FBI, police cleared to launch drone aircraft over U.S. cities
The American skies may soon be full of drones after it was disclosed that domestic law enforcement agencies, from the FBI to local police, have been granted permission to deploy the unmanned aircraft.
Documents obtained under Freedom of Information laws show that more than 50 nonmilitary organizations have asked to fly drone aircraft, many of which can carry cameras and surveillance equipment for spying, within the U.S.
The figures from the Elec- tronic Frontier Foundation, a civil liberties group that aims to defend Americans from digital snooping by government, showed that agencies such as the FBI, the Department of Homeland Security and the Department of Justice had been cleared to launch drones.

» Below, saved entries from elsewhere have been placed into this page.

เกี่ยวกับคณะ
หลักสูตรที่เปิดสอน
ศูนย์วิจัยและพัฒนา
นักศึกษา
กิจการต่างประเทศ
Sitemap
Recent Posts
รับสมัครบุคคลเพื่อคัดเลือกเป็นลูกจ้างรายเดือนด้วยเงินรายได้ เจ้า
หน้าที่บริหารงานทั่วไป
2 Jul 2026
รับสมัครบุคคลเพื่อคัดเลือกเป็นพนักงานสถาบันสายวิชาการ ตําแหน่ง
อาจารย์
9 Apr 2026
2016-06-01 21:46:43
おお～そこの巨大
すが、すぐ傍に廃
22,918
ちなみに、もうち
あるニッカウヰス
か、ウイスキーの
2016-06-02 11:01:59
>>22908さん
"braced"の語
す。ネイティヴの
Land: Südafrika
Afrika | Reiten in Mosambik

More alarmingly, city police forces were also drawing up plans to use the reconnaissance aircraft, which are more usually associated with top secret missions against terrorist suspects in Pakistan, Afghanistan and Yemen.

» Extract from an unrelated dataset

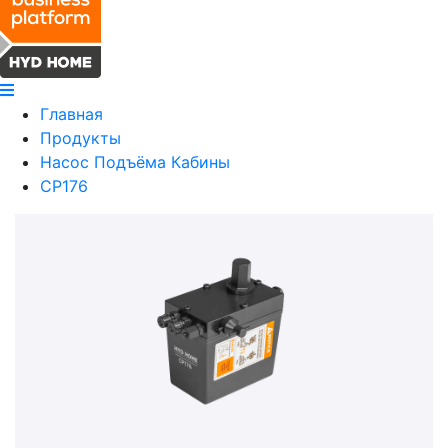
Главная
Продукты
Насос Подъёма Кабины
CP176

Police chiefs in Miami, Seattle and even North Little Rock, a city in Arkansas of less than 70,000 people, were all cleared by the Federal Aviation Authority (FAA) to launch drones within their jurisdictions.
A spokesman for the North Little Rock Police Department told the Wall Street Journal that it was only using its unmanned helicopter for training over unpopulated areas but hoped to eventually fly it above crime-ridden neighbourhoods and use it to gather intelligence for major drug cases.
In response to the revelation both Democrats and Republicans in Congress wrote to the FAA demanding that it take into account privacy concerns before approving deployments.